MariaDB [TestCol]> select count(*) from TestSmall A  join TestBig B on (A.PZN = B.PZN) where A.Hersteller = '08650' and B.Hersteller = '36440';
+----------+
| count(*) |
+----------+
|      112 |
+----------+
1 row in set (19.67 sec)

MariaDB [TestCol]> 

And now the same test for our engine:
MariaDB [TestCol]> create index pzn on TestMyCols1Small (pzn);
Query OK, 301036 rows affected (10.96 sec)
Records: 301036  Duplicates: 0  Warnings: 0

MariaDB [TestCol]> create index pzn on TestMyCols1Big (pzn);
Query OK, 10000000 rows affected (6 min 33.83 sec)
Records: 10000000  Duplicates: 0  Warnings: 0

MariaDB [TestCol]> select count(*) from TestMyCols1Small A  join TestMyCols1Big B on (A.PZN = B.PZN) where A.Hersteller = '08650' and B.Hersteller = '36440';
+----------+
| count(*) |
+----------+
|      112 |
+----------+
1 row in set (8.89 sec)
Looks good, a speed-up of a factor of approx. 2.

The usual way to improve the handling of a query is to create an index on the column where the filtering is done: Hersteller.

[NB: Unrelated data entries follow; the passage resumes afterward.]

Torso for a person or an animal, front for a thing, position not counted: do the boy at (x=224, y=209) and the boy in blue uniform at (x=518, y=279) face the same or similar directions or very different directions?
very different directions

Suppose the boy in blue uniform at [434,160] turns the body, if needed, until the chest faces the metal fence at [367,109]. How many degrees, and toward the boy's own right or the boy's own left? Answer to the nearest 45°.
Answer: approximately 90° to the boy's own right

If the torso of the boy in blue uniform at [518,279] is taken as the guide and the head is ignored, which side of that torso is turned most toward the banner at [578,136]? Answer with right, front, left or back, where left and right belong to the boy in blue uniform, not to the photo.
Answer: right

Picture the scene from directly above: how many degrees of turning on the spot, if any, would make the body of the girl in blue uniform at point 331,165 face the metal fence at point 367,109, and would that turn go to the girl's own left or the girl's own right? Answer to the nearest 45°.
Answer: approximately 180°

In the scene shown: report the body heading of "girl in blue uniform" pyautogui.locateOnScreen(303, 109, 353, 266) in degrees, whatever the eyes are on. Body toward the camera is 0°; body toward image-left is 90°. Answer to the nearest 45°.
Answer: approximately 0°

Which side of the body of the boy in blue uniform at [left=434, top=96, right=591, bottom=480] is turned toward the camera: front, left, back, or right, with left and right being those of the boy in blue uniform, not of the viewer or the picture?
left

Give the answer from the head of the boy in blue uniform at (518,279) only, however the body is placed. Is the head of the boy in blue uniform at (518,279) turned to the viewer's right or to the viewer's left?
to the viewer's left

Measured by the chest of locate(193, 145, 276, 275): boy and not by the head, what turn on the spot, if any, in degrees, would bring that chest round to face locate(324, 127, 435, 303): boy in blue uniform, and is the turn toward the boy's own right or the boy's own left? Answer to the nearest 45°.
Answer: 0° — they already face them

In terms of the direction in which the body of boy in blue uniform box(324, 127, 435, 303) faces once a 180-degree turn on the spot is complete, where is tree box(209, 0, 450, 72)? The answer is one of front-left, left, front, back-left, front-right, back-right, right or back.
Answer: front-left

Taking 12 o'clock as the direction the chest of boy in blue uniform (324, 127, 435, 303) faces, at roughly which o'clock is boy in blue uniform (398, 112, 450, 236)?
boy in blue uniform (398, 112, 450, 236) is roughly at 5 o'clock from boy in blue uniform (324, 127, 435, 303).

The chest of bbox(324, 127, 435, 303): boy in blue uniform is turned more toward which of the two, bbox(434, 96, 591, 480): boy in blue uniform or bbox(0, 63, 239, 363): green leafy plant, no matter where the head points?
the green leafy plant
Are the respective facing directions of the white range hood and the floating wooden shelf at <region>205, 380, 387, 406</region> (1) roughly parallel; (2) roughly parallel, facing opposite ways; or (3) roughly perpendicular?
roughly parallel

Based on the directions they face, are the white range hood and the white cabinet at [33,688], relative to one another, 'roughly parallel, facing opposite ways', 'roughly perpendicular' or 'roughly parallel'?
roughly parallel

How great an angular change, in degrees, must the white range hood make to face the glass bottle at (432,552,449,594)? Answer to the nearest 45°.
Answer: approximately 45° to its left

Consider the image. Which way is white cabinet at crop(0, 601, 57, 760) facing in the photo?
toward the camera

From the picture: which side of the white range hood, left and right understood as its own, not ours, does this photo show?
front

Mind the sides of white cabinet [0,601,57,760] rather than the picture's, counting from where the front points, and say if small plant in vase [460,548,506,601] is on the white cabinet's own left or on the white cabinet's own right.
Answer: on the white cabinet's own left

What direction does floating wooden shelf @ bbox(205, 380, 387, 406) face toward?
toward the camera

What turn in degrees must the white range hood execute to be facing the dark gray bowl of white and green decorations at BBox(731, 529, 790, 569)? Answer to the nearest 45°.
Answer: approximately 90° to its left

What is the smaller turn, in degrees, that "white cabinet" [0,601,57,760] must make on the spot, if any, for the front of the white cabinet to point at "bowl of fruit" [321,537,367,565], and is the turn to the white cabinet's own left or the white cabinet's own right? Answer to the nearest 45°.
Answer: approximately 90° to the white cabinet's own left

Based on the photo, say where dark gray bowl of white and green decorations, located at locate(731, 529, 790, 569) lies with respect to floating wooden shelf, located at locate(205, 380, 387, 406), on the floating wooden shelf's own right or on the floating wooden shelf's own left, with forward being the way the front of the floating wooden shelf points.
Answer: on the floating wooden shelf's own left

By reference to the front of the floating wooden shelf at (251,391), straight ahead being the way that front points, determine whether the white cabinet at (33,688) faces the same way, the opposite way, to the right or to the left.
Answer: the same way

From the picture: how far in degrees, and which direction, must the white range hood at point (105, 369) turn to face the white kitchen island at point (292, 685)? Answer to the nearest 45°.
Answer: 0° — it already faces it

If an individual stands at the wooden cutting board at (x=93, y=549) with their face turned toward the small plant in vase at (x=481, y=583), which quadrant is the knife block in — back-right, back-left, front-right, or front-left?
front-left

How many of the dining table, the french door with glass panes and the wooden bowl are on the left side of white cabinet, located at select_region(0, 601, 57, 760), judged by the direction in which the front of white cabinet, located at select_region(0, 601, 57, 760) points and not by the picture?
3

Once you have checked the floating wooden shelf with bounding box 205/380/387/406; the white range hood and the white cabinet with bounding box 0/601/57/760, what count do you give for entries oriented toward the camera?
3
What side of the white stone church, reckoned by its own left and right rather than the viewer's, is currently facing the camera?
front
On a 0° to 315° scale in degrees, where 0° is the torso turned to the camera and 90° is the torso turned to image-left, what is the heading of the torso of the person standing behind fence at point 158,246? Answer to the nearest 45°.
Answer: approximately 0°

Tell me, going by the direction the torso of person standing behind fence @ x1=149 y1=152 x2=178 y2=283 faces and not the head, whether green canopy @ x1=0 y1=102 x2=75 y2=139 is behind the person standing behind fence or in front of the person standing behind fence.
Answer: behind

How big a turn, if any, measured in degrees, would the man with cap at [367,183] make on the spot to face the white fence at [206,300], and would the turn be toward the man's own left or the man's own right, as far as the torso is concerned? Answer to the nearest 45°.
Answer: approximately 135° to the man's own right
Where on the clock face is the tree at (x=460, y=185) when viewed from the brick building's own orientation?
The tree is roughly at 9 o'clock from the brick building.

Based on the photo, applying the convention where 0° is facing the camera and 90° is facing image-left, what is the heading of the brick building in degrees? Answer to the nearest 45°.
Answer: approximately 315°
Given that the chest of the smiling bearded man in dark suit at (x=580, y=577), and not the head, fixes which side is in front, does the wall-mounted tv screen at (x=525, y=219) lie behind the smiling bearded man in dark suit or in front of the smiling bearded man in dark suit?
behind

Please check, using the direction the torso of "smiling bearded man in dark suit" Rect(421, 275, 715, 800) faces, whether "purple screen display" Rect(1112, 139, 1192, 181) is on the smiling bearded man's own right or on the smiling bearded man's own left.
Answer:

OK let's do this:
MariaDB [TestCol]> create index hersteller on TestSmall (hersteller);
Query OK, 301036 rows affected (2.40 sec)
Records: 301036  Duplicates: 0  Warnings: 0

MariaDB [TestCol]> create index hersteller on TestBig (hersteller);
Query OK, 10000000 rows affected (2 min 15.97 sec)
Records: 10000000  Duplicates: 0  Warnings: 0

MariaDB [TestCol]> select count(*) from TestSmall where hersteller = '08650';
+----------+
| count(*) |
+----------+
|     1334 |
+----------+
1 row in set (0.01 sec)

MariaDB [TestCol]> select count(*) from TestBig where hersteller = '36440';
+----------+
| count(*) |
+----------+
|   315857 |
+----------+
1 row in set (0.58 sec)

MariaDB [TestCol]> select count(*) from TestSmall A  join TestBig B on (A.PZN = B.PZN) where A.Hersteller = '08650' and B.Hersteller = '36440';
+----------+
| count(*) |
+----------+
|      112 |
+----------+
1 row in set (0.06 sec)

MariaDB [TestCol]> 
OK, I will stop here, because I can't beat this value.